The days turned into months into years. The chasm expanded and it felt like no corner was untouched. Even at my previous organization, the staff that felt like I wasn’t doing enough, left the organization. Many of those staff that left, didn’t look like me, and I often wonder the role that played in their decision. What about my own identity was so upsetting to them? My heart hurt even more, and I began to experience anxiety and depression.

Then in early 2020, coronavirus quickly dominated the USA, and we were forced to stay home, limiting our exposure with other people and other communities. The number of people dying from COVID-19 climbed daily, while we all tried to make sense of this new world. At first, it was the bane of my existence, and then I realized how safe I felt, how I didn’t have to worry every time I left the house. My heart began to soften and expand, much like my waistline, but I was safe! It was worth it. My staff were able to work remotely, and though stressful, our business grew. For the first time in years, the whole world was working together to stay safe, help one another, and combat this virus. That is until George Floyd was killed on May 25th, 2020. That was a catalyst to launch us into a summer of dread and confusion.
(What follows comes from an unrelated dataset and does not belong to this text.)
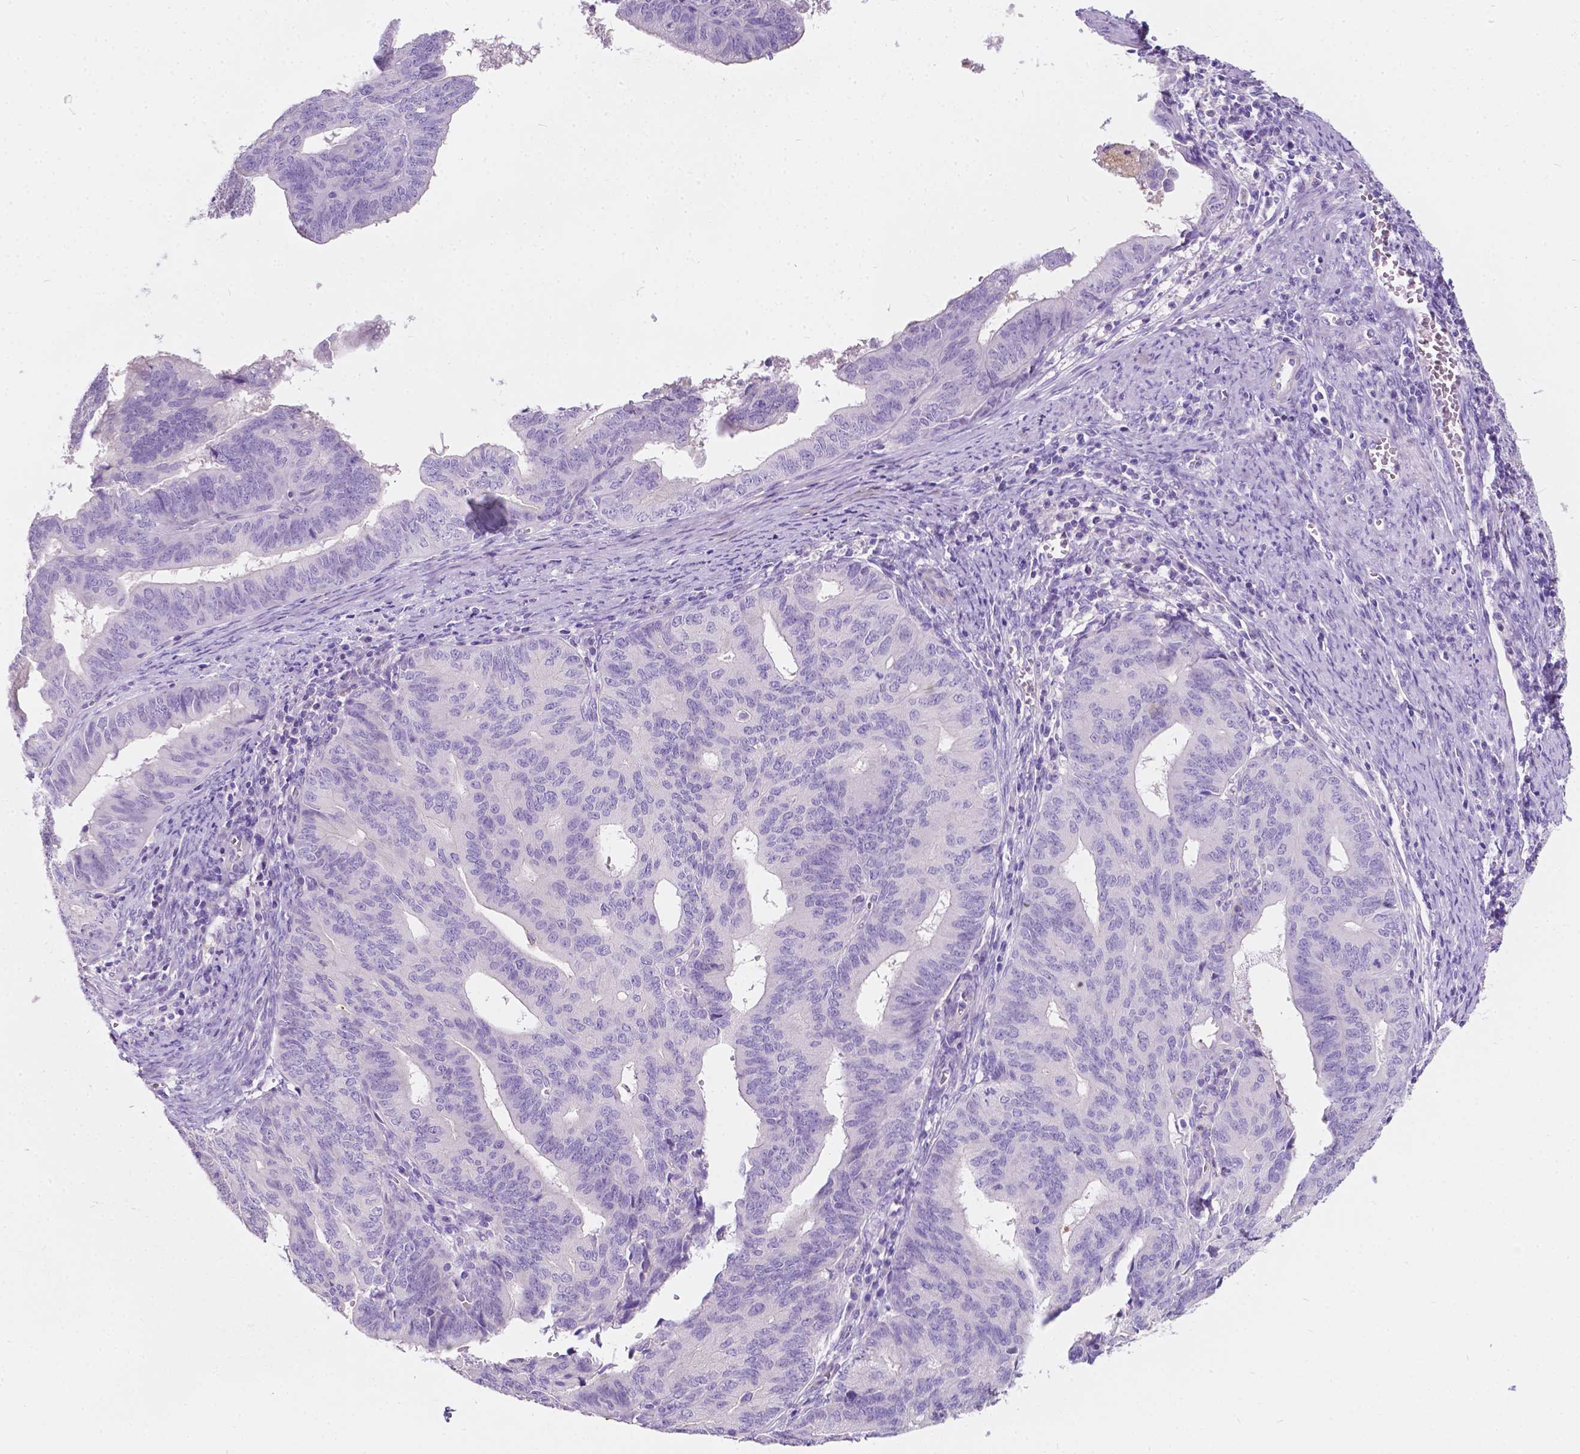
{"staining": {"intensity": "negative", "quantity": "none", "location": "none"}, "tissue": "endometrial cancer", "cell_type": "Tumor cells", "image_type": "cancer", "snomed": [{"axis": "morphology", "description": "Adenocarcinoma, NOS"}, {"axis": "topography", "description": "Endometrium"}], "caption": "An image of human endometrial adenocarcinoma is negative for staining in tumor cells. Brightfield microscopy of IHC stained with DAB (3,3'-diaminobenzidine) (brown) and hematoxylin (blue), captured at high magnification.", "gene": "GNAO1", "patient": {"sex": "female", "age": 65}}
We learned more about how Breonna Taylor was killed by police officers, during a botched police raid on her apartment. We learned how Black and Brown people were disproportionately killed by covid, due to several factors. The White House administration began to turn the attention away from these instances, and towards ‘returning to normal.’ Masks were tossed aside as deniers went outside to reclaim their ‘freedom.’ There was an attempt to kidnap the Governor of Michigan, for upholding covid restrictions. Activists took the street to protest the murder of Black people by the police. They were met with violence and murder. The same people that screamed BLM, were also some of the same people that stormed our Capitol on January 6th, 2021 attacking police officers and even killing Capitol Police Officer Brian Sicknick. Domestic terrorism threatened the sanctity of our country, and we are still struggling to tame a virus that has killed more than 500,000 people, in the US alone. Yet, the CDC states we can start returning to normal activities and resume our lives? Maybe the CDC doesn’t understand that ‘normal’ has never been safe.

During the quarantine, I didn’t have to leave the house, except to get groceries. I was less worried about being pulled over on my one-mile drive to the grocery store. My daughters were learning at home, and my wife and I had a better idea about what they were learning in school. I moved to another organization last November. Sadly, like much of the world, some of my family members have passed on during the past 18 months, yet I also knew my remaining friends and family, across the world, were safe at home. Life wasn’t easy at all, and still, we realized how privileged we were to be secure in these circumstances. Even with the family loss we experienced, we knew we were very lucky; an airborne virus was plaguing the globe, taking away lives and livelihoods. However, there was a feeling at safety in our everyday. My daily meetings were conducted from the comfort of my home, and I knew I didn’t have to worry about feeling ’othered’ in my home. I didn’t have to worry about the casual micro aggressions of (mostly white, mostly female) donors touching me inappropriately, or people (of all identities) looking past me to find the CEO when meeting for the first time. My name and pronouns were below my face, and I could bask in that feeling of just being me.

I am afraid to lose that feeling and I am afraid to relinquish that safety. It was something I didn’t know was missing until I experienced it. I used to wake up looking forward to another day. Now I am once again afraid my next day, will be my last.